The reply should be a single number: the count of lines below that contain the word "paint".

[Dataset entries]
▬▬▬

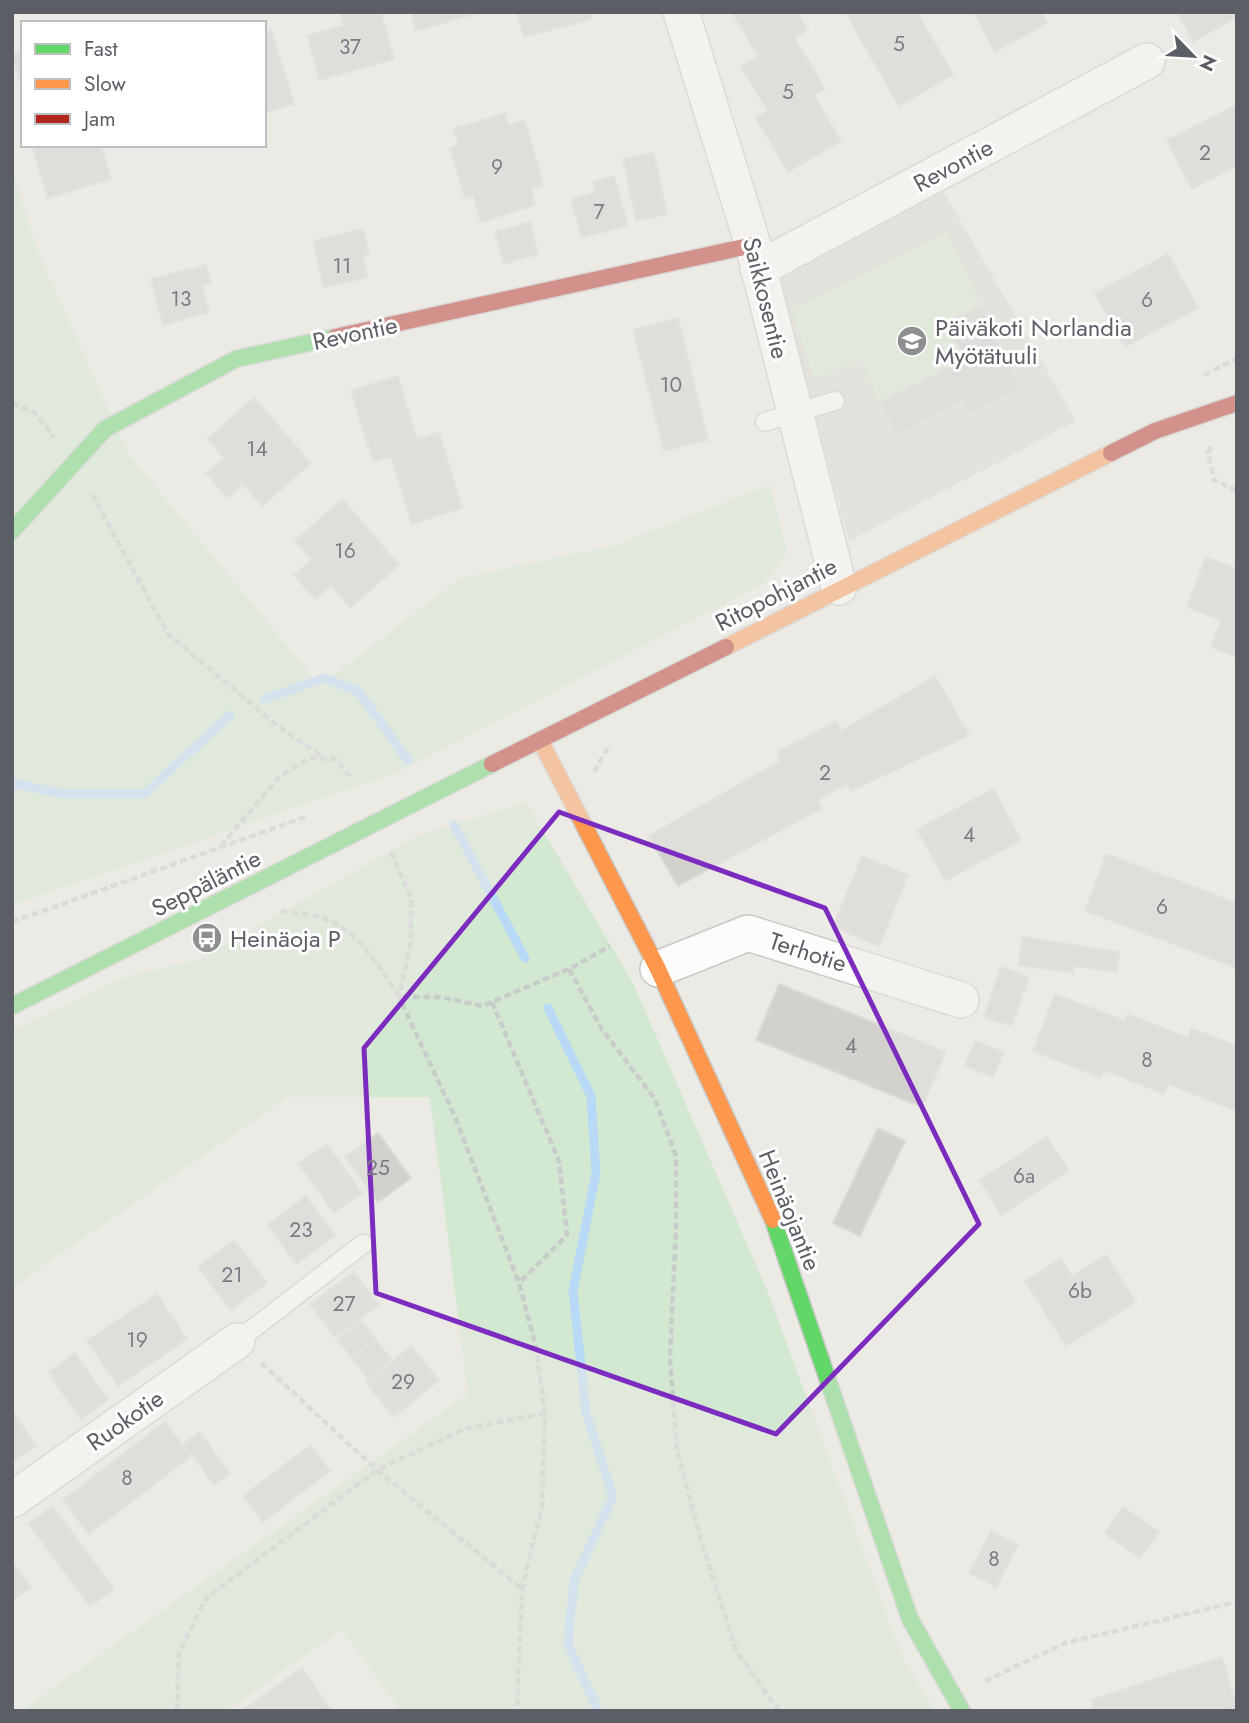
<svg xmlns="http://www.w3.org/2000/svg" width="1249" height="1723" viewBox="0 0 1249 1723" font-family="Jost,sans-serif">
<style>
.education{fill:#dcdad3}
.green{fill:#d2e8d0}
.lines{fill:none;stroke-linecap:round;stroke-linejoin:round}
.stream{stroke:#b8daf7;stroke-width:9}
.building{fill:#d2d1ce;stroke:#dad9d4;stroke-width:2}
.lane-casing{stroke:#c8c8c7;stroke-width:21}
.street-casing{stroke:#c8c8c7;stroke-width:38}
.fast-casing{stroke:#c8c8c7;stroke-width:19}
.slow-casing{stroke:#c8c8c7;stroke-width:19}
.jam-casing{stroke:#c8c8c7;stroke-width:19}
.path{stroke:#c8ccca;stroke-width:4.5;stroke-dasharray:7 3.5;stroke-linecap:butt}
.lane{stroke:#fcfcfb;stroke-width:18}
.street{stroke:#fcfcfb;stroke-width:35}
.fast{stroke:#63d668;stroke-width:16}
.slow{stroke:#ff974d;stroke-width:16}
.jam{stroke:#b3261e;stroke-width:16}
.marked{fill:none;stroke:#7b2cbf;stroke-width:5;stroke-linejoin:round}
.labels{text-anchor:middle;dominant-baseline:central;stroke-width:6;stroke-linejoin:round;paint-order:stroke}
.number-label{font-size:21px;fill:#7a7c80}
.street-label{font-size:24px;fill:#5b5e64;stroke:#fff}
.poi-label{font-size:24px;fill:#5b5e64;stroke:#fff;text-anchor:start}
</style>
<rect width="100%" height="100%" fill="#ebeae5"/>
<!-- education -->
<path class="education" d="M 934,175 L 1076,421 L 849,541 L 773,262 Z"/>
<!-- green -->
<g class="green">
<path d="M 12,171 L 39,255 L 129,455 L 320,686 L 461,578 L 611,547 L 770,485 L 787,552 L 764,583 L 398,772 L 12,905 Z"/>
<path d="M 947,232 L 980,305 L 946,323 L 965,360 L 880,402 L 860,359 L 814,380 L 792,309 Z"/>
<path d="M 526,802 L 633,983 L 767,1290 L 904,1662 L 936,1711 L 401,1711 L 342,1629 L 226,1711 L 21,1711 L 468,1394 L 430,1097 L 288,1097 L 12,1287 L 12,1031 L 128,976 L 198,960 L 416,837 Z"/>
</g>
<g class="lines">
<!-- stream -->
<g class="stream">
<path d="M 265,699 L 324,678 L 358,691 L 408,760"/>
<path d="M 12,783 L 64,794 L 144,794 L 230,715"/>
<path d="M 454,825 L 525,958"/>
<path d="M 548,1008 L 591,1096 L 596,1173 L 573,1291 L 586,1413 L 613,1496 L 574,1581 L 568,1644 L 598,1711"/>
</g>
</g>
<!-- building -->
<g class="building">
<path d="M 340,12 L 381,12 L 394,59 L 320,80 L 307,36 L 344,25 Z"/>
<path d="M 411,12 L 481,12 L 416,31 Z"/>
<path d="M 517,12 L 590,12 L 592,19 L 524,37 Z"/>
<path d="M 732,12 L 797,12 L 808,30 L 795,38 L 825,89 L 814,95 L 841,141 L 788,172 L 756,118 L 768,111 L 741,66 L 758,56 Z"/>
<path d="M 845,12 L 917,12 L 953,75 L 899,106 Z"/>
<path d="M 973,12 L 1041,12 L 1047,23 L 995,52 Z"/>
<path d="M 1177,12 L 1237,12 L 1237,17 L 1193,42 Z"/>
<path d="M 271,30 L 294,104 L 264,113 L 264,32 Z"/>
<path d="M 23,52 L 23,85 L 21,85 L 12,55 Z"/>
<path d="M 1234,106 L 1237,112 L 1237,166 L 1192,189 L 1167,140 Z"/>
<path d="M 505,113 L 508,125 L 524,120 L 544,185 L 531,189 L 535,205 L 481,222 L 473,195 L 465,198 L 450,148 L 459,145 L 453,129 Z"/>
<path d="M 32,145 L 101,145 L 111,179 L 48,198 Z"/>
<path d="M 654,152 L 667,214 L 636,221 L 623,159 Z"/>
<path d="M 614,176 L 628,225 L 582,238 L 571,199 L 595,192 L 592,182 Z"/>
<path d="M 530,222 L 538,254 L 504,264 L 495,232 Z"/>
<path d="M 363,229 L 369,253 L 363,256 L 368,277 L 324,288 L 313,241 Z"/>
<path d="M 1168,254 L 1198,308 L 1125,347 L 1095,293 Z"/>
<path d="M 206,265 L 211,283 L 202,285 L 209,312 L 163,325 L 151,279 Z"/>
<path d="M 980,305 L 1021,387 L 969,414 L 963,402 L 897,436 L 880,402 L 965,360 L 946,323 Z"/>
<path d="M 678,318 L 708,440 L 664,451 L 633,330 Z"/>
<path d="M 398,376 L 417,439 L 439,432 L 462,508 L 412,524 L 391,456 L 373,462 L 351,391 Z"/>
<path d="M 254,398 L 311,463 L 262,506 L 243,484 L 227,498 L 206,473 L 224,458 L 207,439 Z"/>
<path d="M 342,499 L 399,565 L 350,608 L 331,586 L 315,599 L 294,575 L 312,560 L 295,541 Z"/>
<path d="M 1206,557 L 1235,568 L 1237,564 L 1237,657 L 1211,647 L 1221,620 L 1187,607 Z"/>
<path d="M 935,676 L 969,735 L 851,791 L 847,784 L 818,799 L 822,808 L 678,886 L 648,836 L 780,761 L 777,752 L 837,721 L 841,731 Z"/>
<path d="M 994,789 L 1021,840 L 945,881 L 917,829 Z"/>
<path d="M 1106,854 L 1237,903 L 1237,968 L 1085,911 Z"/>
<path d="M 862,856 L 908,875 L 879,946 L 833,927 Z"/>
<path d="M 1023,937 L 1120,952 L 1117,972 L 1074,966 L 1073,973 L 1018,965 Z"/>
<path d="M 1001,967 L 1029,977 L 1012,1026 L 984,1017 Z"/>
<path d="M 779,984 L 946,1052 L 922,1107 L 756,1040 Z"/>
<path d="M 1055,994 L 1125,1021 L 1128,1014 L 1188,1038 L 1191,1028 L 1237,1046 L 1237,1111 L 1168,1084 L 1164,1094 L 1104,1070 L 1101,1078 L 1033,1051 Z"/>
<path d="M 975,1041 L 1003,1052 L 993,1077 L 965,1066 Z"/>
<path d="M 878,1128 L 905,1141 L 860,1236 L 833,1223 Z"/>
<path d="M 378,1133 L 411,1178 L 378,1202 L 345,1157 Z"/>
<path d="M 1047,1137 L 1069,1171 L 1001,1215 L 980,1180 Z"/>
<path d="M 327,1144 L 362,1193 L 334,1213 L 298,1163 Z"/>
<path d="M 306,1196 L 335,1235 L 296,1264 L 268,1225 Z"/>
<path d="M 234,1240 L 267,1283 L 231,1310 L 198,1267 Z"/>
<path d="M 1106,1255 L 1136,1302 L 1066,1346 L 1025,1281 L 1061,1258 L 1072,1276 Z"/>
<path d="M 354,1272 L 379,1305 L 335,1337 L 310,1304 Z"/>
<path d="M 157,1294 L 187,1339 L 118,1386 L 87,1341 Z"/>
<path d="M 361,1320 L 376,1339 L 351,1357 L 337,1339 Z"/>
<path d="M 376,1340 L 392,1360 L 368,1379 L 352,1359 Z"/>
<path d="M 411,1346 L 439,1380 L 394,1417 L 366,1383 Z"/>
<path d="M 75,1353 L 108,1400 L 81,1419 L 48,1372 Z"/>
<path d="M 12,1410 L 36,1446 L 12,1462 Z"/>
<path d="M 165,1422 L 191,1456 L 89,1534 L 63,1500 Z"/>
<path d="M 200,1432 L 230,1474 L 214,1485 L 184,1444 Z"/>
<path d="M 311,1445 L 330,1471 L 263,1522 L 243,1496 Z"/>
<path d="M 53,1506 L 114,1589 L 90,1606 L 29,1524 Z"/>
<path d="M 1123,1507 L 1159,1532 L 1140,1558 L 1105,1533 Z"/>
<path d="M 991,1531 L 1018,1545 L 996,1587 L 969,1573 Z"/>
<path d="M 12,1561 L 31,1587 L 12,1601 Z"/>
<path d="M 1222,1657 L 1237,1707 L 1224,1711 L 1094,1711 L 1091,1700 Z"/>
<path d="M 302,1668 L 332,1711 L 241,1711 Z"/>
</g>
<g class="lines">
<!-- lane casing -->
<g class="lane-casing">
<g id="lane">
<path d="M 765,422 L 835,401"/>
<path d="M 237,1341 L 363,1244"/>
</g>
</g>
<!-- street casing -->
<g class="street-casing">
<g id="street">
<path d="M 681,12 L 753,245 L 839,587"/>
<path d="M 758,269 L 1147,61"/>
<path d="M 658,969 L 748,933 L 961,1000"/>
<path d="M 12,1500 L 237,1341"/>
</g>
</g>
<!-- fast casing -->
<g class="fast-casing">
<g id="fast">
<path d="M 12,531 L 105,429 L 236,359 L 335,337"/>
<path d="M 12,1006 L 492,764"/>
<path d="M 773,1220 L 910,1619 L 962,1711"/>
</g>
</g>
<!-- slow casing -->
<g class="slow-casing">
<g id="slow">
<path d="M 726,647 L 1111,453"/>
<path d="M 540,740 L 658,969 L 773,1220"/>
</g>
</g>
<!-- jam casing -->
<g class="jam-casing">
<g id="jam">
<path d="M 335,337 L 753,245"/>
<path d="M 1111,453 L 1155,431 L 1237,403"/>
<path d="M 492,764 L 726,647"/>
</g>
</g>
<!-- path -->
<g class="path">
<path d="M 1204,375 L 1237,358"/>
<path d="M 12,403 L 35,413 L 54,437"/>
<path d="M 1211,447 L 1208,453 L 1214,480 L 1237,491"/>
<path d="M 92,494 L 168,634 L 279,727 L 326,759"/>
<path d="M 594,772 L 608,747"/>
<path d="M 221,846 L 280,776 L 309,758 L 335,759 L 352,778"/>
<path d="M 391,852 L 411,898 L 411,942 L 399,997 L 455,1117 L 519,1283 L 536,1347 L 545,1413 L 542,1506 L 522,1589 L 517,1711"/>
<path d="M 281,911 C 300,913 324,916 340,926 C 363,940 385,975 399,997 L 440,997 L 482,1006 L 569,969 L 610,946"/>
<path d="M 12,922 L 305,817"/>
<path d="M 569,969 L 601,1028 L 655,1099 L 676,1156 L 676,1227 L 670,1358 L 677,1450 L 701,1541 L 736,1650 L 779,1711"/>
<path d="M 492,1002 L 559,1161 L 567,1235 L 519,1283"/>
<path d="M 261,1363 L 377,1470 L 522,1589"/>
<path d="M 985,1681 L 1065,1643 L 1237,1602"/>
<path d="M 177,1711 L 179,1653 L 206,1598 L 377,1470 L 465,1429 L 545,1413"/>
</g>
<!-- lane -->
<use href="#lane" class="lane"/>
<!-- street -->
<use href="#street" class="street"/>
<!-- fast -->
<use href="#fast" class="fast"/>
<!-- slow -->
<use href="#slow" class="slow"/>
<!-- jam -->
<use href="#jam" class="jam"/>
</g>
<!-- marked area -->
<path d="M0 0H1249V1723H0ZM 559,812 L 825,908 L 979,1224 L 776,1434 L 376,1293 L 364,1048 Z" fill="#ebeae5" fill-opacity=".55" fill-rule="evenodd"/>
<path class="marked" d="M 559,812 L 825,908 L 979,1224 L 776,1434 L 376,1293 L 364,1048 Z"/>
<!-- icons -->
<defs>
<g id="school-disc" transform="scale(1.575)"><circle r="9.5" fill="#8d8f91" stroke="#fff"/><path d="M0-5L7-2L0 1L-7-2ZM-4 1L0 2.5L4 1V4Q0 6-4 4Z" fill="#fff"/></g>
<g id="bus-disc" transform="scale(1.575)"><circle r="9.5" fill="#8d8f91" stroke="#fff"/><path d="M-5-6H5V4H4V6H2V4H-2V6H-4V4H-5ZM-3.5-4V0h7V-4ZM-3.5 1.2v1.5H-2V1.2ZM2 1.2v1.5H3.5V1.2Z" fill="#fff"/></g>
</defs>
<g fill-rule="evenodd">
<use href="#school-disc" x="912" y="341"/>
<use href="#bus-disc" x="207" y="938"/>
</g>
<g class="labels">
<!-- number labels -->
<g class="number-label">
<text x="899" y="44">5</text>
<text x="350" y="47">37</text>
<text x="788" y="92">5</text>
<text x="1205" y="153">2</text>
<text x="497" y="167">9</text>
<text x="599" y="212">7</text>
<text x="342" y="266">11</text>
<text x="181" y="299">13</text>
<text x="1147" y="300">6</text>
<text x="671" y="385">10</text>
<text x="257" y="449">14</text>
<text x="345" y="551">16</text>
<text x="825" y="773">2</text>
<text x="969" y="835">4</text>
<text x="1162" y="907">6</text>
<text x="851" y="1046">4</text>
<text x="1147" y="1060">8</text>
<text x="378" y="1168">25</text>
<text x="1024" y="1176">6a</text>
<text x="301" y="1230">23</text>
<text x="232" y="1275">21</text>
<text x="1080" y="1291">6b</text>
<text x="344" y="1304">27</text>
<text x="137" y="1340">19</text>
<text x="403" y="1382">29</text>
<text x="127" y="1478">8</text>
<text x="994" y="1559">8</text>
</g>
<!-- street labels -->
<g class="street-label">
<text transform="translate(953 165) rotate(-28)">Revontie</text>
<text transform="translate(766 298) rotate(76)">Saikkosentie</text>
<text transform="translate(355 333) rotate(-12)">Revontie</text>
<text transform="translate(776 594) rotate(-27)">Ritopohjantie</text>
<text transform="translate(206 883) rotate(-27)">Seppäläntie</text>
<text transform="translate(808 952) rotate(18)">Terhotie</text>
<text transform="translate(790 1210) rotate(68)">Heinäojantie</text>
<text transform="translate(125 1420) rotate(-35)">Ruokotie</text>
</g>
<!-- poi labels -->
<g class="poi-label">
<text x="935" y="327">Päiväkoti Norlandia<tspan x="935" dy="28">Myötätuuli</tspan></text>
<text x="230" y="938">Heinäoja P</text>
</g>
</g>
<!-- border -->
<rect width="1249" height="1723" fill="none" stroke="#5b5e64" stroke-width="28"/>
<!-- legend -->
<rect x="21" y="21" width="245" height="126" fill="#ffffff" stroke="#bdbfc1" stroke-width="2"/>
<rect x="35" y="44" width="35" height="10" fill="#63d668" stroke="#bdbfc1" stroke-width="2"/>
<text x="84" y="56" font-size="21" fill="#5b5e64">Fast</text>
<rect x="35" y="79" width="35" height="10" fill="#ff974d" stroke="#bdbfc1" stroke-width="2"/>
<text x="84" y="91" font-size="21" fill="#5b5e64">Slow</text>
<rect x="35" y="114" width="35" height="10" fill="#b3261e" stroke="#bdbfc1" stroke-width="2"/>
<text x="84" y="126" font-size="21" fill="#5b5e64">Jam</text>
<!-- north arrow -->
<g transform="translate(1193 56) rotate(115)" stroke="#ffffff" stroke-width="5" paint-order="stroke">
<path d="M0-5L12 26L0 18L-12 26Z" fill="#5b5e64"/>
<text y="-10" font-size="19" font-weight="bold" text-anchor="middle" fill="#5b5e64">N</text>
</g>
</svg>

▬▬▬

Final answer – 2